WHAT IS BEING ASKED
Only the text of the entries below should be returned, exactly as given, without pictures.

╭─ RAW DATA

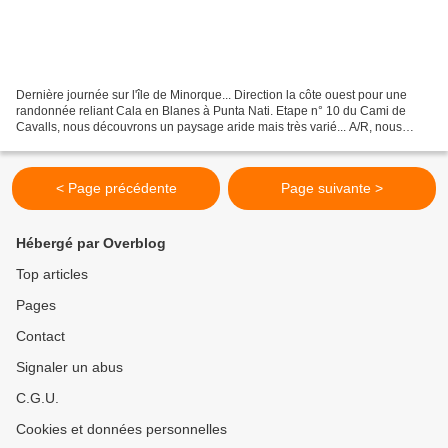
Dernière journée sur l'île de Minorque... Direction la côte ouest pour une
randonnée reliant Cala en Blanes à Punta Nati. Etape n° 10 du Cami de
Cavalls, nous découvrons un paysage aride mais très varié... A/R, nous
aurons fait une douzaine de kilomètres. Cami...
< Page précédente
Page suivante >
Hébergé par Overblog
Top articles
Pages
Contact
Signaler un abus
C.G.U.
Cookies et données personnelles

╰─

EXERCISE SOLUTION
Dernière journée sur l'île de Minorque... Direction la côte ouest pour une
randonnée reliant Cala en Blanes à Punta Nati. Etape n° 10 du Cami de
Cavalls, nous découvrons un paysage aride mais très varié... A/R, nous
aurons fait une douzaine de kilomètres. Cami...
< Page précédente
Page suivante >
Hébergé par Overblog
Top articles
Pages
Contact
Signaler un abus
C.G.U.
Cookies et données personnelles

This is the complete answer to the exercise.